2015 GSA Annual Meeting in Baltimore, Maryland, USA (1-4 November 2015)

Paper No. 250-11
Presentation Time: 4:20 PM

A NEW BURGESS SHALE-TYPE DEPOSIT FROM THE EDIACARAN OF WESTERN MONGOLIA


DORNBOS, Stephen Q.1, OJI, Tatsuo2, KANAYAMA, Akihiro2 and GONCHIGDORJ, Sersmaa3, (1)Department of Geosciences, University of Wisconsin-Milwaukee, Milwaukee, WI 53201, (2)Nagoya University Museum, Nagoya University, Furo-cho, Nagoya, 464-8601, Japan, (3)Mongolian University of Science and Technology, Ulaanbaatar, Mongolia, sdornbos@uwm.edu

Preservation of soft-bodied organisms is exceedingly rare in the fossil record. One way that such fossils are preserved is as carbonaceous compressions in fined-grained marine sedimentary rocks. Named after arguably the most famous example, such deposits of exceptional preservation are known as Burgess Shale-type (BST) deposits. Near the beginning of the Phanerozoic, during the early and middle Cambrian Period, BST deposits are more common and provide a critical view of early animal evolution. The earliest definitive fossil evidence for macroscopic animal-grade organisms, however, is found in the preceding Ediacaran Period, at the tail end of the Precambrian. BST deposits from the Ediacaran are much rarer, with only three previously-known examples: two diverse biotas from the Yangtze Platform of South China, the Lantian and Miaohe biotas, and a single multicellular algae specimen from Nevada, USA. Despite the possible evolution of bilaterians just before or during the Ediacaran based on molecular clocks, no conclusive evidence for animals has been found in these deposits.
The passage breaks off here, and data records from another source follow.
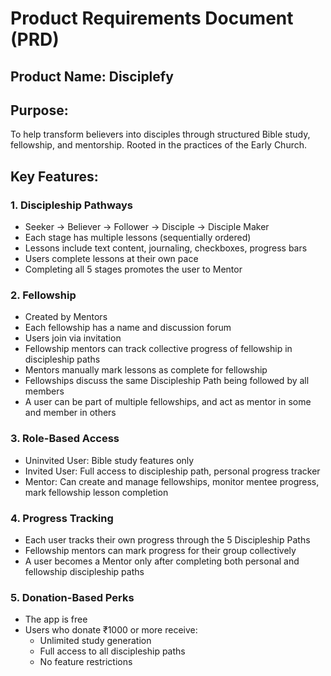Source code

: # Product Requirements Document (PRD)

## Product Name: Disciplefy

## Purpose:

To help transform believers into disciples through structured Bible study, fellowship, and mentorship. Rooted in the practices of the Early Church.

## Key Features:

### 1. Discipleship Pathways

* Seeker → Believer → Follower → Disciple → Disciple Maker
* Each stage has multiple lessons (sequentially ordered)
* Lessons include text content, journaling, checkboxes, progress bars
* Users complete lessons at their own pace
* Completing all 5 stages promotes the user to Mentor


### 2. Fellowship

* Created by Mentors
* Each fellowship has a name and discussion forum
* Users join via invitation
* Fellowship mentors can track collective progress of fellowship in discipleship paths
* Mentors manually mark lessons as complete for fellowship
* Fellowships discuss the same Discipleship Path being followed by all members
* A user can be part of multiple fellowships, and act as mentor in some and member in others


### 3. Role-Based Access

* Uninvited User: Bible study features only
* Invited User: Full access to discipleship path, personal progress tracker
* Mentor: Can create and manage fellowships, monitor mentee progress, mark fellowship lesson completion

### 4. Progress Tracking

* Each user tracks their own progress through the 5 Discipleship Paths
* Fellowship mentors can mark progress for their group collectively
* A user becomes a Mentor only after completing both personal and fellowship discipleship paths

### 5. Donation-Based Perks

* The app is free
* Users who donate ₹1000 or more receive:
  * Unlimited study generation
  * Full access to all discipleship paths
  * No feature restrictions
More fossil evidence from Ediacaran BST deposits might help constrain the timing and nature of early animal evolution. We have discovered a new Ediacaran BST deposit with exceptional preservation of non-mineralizing macro-organisms from the Tsagaan Oloom Formation in Zavkhan Province, western Mongolia. This fossil assemblage, here named the Tsagaan Oloom biota, currently consists of at least three forms of macroscopic multicellular benthic algae. One of these forms, with curly bifurcating laminae, dominates the biota and its fragments are preserved in uncountable abundance. All of these fossils are preserved as carbonaceous compressions in a thinly bedded black shale facies between two thick carbonate units. Work is ongoing to analyze the fossils in this biota using SEM-EDS, to better constrain their age using stable isotope geochemistry of stratigraphically adjacent carbonates, and to examine the geochemistry of the fossil-bearing strata. Future excavations should reveal more exceptionally preserved fossil species and this biota stands to provide important information regarding the early evolution of multicellular organisms, perhaps including animals.